Tuesday, 22 July 2014

Stranger by the Lake (L'Inconnu Du Lac)

The lake in question is the summertime meeting place of like-minded males where they can converse, swim and lie in the sun naked. Behind the beech area is enclosed woodland that divides the shoreline from a car park. It's this woodland that is used for more intimate pleasures of the flesh. Our main protagonist, Franck (Pierre Deladaonchamps), is young and good-looking who enjoys spending the warm summer days cruising and reclining in the sun. It's here he meets two very different men the first is Henri (Patrick d'Assumcao) a lonely overweight ‘logger’ whose wife has left him and who just wants to spend his three week vacation in the peace and quite of the lakeside setting. But he strikes up a plutonic relationship with the young gay, learning a little about what motivates their desires. The second man is a good looking tanned swimming champion called Michel (Christophe Paou) who Franck is sexually attracted to from the moment he sets eyes on him. Their affair, like the film itself, never leaves the confines of the Lake/woodland/car park. Life around the lake is peaceful, almost pastoral, a watercolour of a gay micro world, that is until the body of a drowned man is discovered. Police Inspector Damroder suspects fail play and begins to question the men that use the area. Both Franck and Henri suspect that Michel, who had sex with the dead man the day before he disappeared, knows more about the incident than he's admitting to the police. 
Franck with Henri....

....and with the new love in his life Michel.

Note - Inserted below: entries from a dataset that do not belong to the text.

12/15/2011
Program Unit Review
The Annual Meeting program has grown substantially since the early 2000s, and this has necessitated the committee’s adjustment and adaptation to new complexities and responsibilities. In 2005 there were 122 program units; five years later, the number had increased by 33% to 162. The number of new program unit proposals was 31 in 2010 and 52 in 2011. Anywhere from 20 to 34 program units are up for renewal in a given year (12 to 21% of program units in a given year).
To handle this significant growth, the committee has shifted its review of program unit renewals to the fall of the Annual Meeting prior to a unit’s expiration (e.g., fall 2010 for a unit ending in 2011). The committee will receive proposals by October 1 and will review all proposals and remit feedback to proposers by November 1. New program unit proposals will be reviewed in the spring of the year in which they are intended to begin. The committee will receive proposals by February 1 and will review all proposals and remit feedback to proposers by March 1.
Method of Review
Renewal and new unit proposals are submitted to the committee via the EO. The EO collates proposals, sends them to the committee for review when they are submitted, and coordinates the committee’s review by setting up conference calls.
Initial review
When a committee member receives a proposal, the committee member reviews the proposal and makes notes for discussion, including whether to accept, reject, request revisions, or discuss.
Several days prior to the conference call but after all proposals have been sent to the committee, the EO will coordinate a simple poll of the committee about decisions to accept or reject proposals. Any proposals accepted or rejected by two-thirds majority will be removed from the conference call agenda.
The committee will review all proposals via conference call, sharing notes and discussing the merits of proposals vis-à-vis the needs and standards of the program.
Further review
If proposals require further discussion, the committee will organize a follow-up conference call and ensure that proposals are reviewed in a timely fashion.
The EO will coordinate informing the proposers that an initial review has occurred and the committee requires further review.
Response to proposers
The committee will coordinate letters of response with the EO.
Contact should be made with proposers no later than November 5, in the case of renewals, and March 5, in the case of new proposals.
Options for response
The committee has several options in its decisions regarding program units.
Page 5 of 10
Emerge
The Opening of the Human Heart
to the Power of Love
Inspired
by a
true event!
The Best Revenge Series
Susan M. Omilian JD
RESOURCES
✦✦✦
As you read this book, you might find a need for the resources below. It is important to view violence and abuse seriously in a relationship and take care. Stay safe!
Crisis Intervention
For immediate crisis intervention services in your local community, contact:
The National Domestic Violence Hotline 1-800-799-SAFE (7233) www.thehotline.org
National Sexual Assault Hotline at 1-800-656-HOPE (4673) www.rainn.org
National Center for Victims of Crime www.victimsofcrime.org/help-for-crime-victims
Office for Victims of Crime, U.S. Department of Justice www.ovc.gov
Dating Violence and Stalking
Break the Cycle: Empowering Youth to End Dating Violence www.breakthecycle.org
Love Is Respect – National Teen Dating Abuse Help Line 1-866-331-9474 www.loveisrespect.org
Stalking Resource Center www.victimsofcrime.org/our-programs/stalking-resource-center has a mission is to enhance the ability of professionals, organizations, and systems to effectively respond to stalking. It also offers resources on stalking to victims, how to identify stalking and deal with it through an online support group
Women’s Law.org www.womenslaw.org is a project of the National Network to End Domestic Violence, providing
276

Our story takes place over a period of ten days. The cinematography certainly makes the Lakeland area seem very appealing and the director Alain Guiraudie, who won both the directors prize in Un Certain Regard and the Queer Palm at the 2013 Cannes Film Festival, keeps the concept very simple by making the action take place in one basic location. Using natural light and sounds we are not side tracked by a musical score but allowed to indulge our selves totally with the sights and sound’s depicted on the screen, which in them selves became quite natural. This psychological drama is refreshingly honest in its depiction of gay sex and cruising and offers us a different type of erotic arthouse thriller with its dream like murder sequence: have we or have we not just witnessed the cold blooded murder of an innocent? Is lust a stronger emotion than fear? It's this question that forms the basis of the movie; if Michel does turn out to be a killer will Franck be strong enough to resist his obsessive love?
Nine of the ten days starts in the car park! 

My only grumble is that the natural light used for the night scenes at the car park are very dark and therefore make it difficult to see what's going on, but perhaps that's the way the director meant it to be?